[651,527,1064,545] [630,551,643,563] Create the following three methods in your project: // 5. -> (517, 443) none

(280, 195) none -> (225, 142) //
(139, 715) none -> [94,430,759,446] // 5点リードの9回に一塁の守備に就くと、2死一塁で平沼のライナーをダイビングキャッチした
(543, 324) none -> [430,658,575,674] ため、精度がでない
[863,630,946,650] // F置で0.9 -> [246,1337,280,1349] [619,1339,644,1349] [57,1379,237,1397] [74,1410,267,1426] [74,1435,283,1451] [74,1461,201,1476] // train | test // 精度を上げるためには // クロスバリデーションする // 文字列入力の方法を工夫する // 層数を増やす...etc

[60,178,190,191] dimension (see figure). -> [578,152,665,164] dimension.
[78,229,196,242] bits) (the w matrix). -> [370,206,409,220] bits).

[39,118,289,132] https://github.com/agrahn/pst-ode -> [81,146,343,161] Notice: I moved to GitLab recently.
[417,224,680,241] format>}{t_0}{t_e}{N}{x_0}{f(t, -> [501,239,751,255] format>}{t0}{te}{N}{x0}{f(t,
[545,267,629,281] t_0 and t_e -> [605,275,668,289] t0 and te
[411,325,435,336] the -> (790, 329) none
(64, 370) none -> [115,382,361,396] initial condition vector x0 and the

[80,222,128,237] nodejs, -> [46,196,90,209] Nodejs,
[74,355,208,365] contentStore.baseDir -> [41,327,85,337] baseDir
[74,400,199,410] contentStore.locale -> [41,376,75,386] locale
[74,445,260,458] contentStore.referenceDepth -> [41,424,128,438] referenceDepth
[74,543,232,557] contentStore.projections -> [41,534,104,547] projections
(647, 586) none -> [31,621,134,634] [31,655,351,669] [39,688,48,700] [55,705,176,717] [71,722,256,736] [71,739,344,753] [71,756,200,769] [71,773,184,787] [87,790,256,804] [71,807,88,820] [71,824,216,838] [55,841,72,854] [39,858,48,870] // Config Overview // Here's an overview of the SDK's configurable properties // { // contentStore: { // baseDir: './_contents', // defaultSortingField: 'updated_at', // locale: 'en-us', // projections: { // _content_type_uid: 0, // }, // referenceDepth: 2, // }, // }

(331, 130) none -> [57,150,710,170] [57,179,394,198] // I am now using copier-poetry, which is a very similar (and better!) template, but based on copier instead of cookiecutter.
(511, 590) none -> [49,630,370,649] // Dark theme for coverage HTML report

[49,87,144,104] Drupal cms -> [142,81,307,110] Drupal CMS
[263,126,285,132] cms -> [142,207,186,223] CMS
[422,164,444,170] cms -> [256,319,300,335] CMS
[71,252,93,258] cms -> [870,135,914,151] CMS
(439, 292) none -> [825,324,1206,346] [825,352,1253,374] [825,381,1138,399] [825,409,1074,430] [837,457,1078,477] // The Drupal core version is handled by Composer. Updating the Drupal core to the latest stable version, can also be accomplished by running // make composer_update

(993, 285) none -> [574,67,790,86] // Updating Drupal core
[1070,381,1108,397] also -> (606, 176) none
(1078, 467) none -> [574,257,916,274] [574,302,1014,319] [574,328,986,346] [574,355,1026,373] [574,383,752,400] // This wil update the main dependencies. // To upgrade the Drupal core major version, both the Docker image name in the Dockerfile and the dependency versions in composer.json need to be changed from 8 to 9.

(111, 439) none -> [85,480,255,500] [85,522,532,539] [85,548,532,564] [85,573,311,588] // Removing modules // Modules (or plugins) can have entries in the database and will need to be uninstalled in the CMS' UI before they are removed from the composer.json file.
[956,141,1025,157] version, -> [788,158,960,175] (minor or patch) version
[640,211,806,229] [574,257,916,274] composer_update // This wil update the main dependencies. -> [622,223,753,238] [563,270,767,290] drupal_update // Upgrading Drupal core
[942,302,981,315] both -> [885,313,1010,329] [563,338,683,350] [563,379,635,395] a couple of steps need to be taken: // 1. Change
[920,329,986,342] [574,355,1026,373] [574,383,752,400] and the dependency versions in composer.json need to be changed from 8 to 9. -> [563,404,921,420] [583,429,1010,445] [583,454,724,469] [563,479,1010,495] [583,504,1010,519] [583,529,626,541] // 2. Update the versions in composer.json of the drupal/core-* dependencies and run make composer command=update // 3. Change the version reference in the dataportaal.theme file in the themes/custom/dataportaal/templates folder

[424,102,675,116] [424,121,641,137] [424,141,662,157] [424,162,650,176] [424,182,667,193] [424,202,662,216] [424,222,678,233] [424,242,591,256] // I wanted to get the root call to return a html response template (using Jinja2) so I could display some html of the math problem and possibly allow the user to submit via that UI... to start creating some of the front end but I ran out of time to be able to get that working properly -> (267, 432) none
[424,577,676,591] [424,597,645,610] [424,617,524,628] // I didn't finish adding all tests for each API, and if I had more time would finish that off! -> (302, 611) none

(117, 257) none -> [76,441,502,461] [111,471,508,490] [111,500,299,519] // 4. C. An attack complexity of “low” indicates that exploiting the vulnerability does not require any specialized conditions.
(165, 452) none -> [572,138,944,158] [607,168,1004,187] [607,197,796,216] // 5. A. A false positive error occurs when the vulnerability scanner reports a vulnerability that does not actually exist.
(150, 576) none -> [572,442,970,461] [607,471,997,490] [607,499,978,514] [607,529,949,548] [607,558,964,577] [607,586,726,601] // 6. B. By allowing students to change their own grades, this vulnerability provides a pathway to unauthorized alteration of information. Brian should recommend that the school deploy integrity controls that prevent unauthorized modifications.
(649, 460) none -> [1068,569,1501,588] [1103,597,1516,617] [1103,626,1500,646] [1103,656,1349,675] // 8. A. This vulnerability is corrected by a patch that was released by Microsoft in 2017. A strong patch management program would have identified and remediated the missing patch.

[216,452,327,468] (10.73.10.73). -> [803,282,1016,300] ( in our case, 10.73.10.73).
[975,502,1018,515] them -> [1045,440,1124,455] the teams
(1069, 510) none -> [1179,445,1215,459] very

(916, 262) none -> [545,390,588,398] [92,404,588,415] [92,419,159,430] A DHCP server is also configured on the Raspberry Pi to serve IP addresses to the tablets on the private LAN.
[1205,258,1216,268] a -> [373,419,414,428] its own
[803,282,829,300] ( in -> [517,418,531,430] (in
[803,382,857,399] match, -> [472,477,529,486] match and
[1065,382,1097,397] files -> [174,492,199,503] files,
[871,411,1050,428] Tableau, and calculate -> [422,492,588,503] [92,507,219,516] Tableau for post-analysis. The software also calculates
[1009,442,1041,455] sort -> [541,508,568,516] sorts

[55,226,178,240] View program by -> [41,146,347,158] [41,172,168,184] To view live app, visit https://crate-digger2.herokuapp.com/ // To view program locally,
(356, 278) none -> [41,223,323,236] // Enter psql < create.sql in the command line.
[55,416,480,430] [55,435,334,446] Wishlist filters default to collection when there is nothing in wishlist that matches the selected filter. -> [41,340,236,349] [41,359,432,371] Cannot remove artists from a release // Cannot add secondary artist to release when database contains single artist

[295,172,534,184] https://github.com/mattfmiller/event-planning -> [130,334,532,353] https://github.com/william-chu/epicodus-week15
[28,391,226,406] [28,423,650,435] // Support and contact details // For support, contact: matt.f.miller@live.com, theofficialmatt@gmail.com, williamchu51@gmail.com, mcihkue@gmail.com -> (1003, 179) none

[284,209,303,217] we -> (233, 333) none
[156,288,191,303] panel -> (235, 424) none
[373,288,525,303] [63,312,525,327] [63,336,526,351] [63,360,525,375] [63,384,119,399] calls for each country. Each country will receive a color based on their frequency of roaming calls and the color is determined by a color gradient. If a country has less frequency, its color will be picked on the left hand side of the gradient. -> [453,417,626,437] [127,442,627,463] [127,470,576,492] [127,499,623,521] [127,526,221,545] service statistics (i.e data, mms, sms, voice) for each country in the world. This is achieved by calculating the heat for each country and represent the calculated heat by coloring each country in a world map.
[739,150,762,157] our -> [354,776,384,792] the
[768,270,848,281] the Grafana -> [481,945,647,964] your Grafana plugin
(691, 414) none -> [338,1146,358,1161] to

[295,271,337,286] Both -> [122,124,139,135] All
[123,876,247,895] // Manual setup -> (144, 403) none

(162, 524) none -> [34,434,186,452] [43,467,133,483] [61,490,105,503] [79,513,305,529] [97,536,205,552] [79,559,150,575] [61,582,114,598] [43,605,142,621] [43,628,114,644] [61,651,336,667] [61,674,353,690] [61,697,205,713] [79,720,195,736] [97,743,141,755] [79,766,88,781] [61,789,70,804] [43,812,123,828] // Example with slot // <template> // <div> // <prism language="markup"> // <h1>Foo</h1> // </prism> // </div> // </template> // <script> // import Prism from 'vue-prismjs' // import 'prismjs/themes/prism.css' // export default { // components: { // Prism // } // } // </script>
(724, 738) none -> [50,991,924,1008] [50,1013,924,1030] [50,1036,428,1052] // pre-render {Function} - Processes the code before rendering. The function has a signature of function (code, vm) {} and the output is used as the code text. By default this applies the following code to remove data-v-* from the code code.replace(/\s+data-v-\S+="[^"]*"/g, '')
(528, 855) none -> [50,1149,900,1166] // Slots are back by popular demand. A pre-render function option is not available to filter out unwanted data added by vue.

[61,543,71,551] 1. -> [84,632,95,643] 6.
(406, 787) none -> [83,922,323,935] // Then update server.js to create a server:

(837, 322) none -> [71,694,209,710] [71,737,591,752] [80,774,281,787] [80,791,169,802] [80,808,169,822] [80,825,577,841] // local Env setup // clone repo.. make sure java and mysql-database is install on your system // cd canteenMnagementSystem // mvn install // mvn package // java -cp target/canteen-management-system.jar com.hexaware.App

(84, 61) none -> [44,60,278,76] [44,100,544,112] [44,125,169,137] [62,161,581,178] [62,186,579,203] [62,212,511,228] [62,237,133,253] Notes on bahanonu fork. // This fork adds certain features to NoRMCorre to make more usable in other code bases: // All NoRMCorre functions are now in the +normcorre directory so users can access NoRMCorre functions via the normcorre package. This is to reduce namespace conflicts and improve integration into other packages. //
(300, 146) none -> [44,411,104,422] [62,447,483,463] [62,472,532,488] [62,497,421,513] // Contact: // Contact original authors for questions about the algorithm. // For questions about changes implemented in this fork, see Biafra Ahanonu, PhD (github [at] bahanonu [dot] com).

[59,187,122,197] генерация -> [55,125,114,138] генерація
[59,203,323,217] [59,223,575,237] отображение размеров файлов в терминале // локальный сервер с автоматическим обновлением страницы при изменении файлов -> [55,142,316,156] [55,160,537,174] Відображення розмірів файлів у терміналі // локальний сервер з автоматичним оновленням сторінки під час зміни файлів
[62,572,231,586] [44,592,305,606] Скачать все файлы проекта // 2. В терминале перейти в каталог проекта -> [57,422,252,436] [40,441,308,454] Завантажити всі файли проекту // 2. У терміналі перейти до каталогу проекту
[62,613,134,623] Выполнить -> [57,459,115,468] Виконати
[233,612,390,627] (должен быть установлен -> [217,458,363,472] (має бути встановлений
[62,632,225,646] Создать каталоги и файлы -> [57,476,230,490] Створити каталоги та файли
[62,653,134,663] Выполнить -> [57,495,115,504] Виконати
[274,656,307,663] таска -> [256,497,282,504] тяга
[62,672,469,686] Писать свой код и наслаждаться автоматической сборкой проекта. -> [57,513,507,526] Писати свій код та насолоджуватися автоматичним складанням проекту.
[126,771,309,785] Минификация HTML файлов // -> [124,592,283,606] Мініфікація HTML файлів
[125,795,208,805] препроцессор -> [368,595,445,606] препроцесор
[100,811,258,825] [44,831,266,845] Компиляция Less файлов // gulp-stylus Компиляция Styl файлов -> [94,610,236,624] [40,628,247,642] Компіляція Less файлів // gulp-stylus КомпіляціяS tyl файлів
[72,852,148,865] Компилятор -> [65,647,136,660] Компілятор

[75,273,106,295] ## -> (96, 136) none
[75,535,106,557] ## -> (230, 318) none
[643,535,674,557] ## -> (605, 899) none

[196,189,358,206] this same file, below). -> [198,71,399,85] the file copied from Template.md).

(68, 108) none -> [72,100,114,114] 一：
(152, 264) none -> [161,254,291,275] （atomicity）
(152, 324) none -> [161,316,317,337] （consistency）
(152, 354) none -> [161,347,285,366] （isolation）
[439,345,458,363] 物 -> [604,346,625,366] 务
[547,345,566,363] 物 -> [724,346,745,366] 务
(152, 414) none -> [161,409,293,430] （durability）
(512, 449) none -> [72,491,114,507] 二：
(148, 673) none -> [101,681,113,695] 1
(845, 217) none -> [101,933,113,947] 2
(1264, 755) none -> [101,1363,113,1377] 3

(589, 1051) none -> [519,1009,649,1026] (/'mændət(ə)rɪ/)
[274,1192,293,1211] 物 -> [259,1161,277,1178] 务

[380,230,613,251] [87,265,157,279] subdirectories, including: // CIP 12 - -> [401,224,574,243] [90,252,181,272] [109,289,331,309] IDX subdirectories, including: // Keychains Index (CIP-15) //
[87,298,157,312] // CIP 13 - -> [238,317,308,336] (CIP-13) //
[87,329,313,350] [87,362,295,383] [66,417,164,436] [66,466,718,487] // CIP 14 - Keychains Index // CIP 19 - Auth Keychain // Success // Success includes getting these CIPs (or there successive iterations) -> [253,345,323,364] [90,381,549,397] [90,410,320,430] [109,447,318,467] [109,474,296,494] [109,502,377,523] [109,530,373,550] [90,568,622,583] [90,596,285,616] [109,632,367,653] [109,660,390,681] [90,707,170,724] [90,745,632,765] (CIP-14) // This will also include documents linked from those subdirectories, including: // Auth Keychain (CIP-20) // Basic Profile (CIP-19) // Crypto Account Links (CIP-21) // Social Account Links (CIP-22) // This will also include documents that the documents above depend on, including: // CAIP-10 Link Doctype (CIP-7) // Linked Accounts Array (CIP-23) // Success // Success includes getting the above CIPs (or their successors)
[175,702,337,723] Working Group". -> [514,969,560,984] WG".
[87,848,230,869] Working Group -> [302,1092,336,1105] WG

• • • •

Task:
Scan the lines above for "[956,141,1025,157] version, ->" and for "[424,577,676,591] [424,597,645,610] [424,617,524,628]". Repeat exactly the line holding each of them and every line in between.

Exercise response:
[956,141,1025,157] version, -> [788,158,960,175] (minor or patch) version
[640,211,806,229] [574,257,916,274] composer_update // This wil update the main dependencies. -> [622,223,753,238] [563,270,767,290] drupal_update // Upgrading Drupal core
[942,302,981,315] both -> [885,313,1010,329] [563,338,683,350] [563,379,635,395] a couple of steps need to be taken: // 1. Change
[920,329,986,342] [574,355,1026,373] [574,383,752,400] and the dependency versions in composer.json need to be changed from 8 to 9. -> [563,404,921,420] [583,429,1010,445] [583,454,724,469] [563,479,1010,495] [583,504,1010,519] [583,529,626,541] // 2. Update the versions in composer.json of the drupal/core-* dependencies and run make composer command=update // 3. Change the version reference in the dataportaal.theme file in the themes/custom/dataportaal/templates folder

[424,102,675,116] [424,121,641,137] [424,141,662,157] [424,162,650,176] [424,182,667,193] [424,202,662,216] [424,222,678,233] [424,242,591,256] // I wanted to get the root call to return a html response template (using Jinja2) so I could display some html of the math problem and possibly allow the user to submit via that UI... to start creating some of the front end but I ran out of time to be able to get that working properly -> (267, 432) none
[424,577,676,591] [424,597,645,610] [424,617,524,628] // I didn't finish adding all tests for each API, and if I had more time would finish that off! -> (302, 611) none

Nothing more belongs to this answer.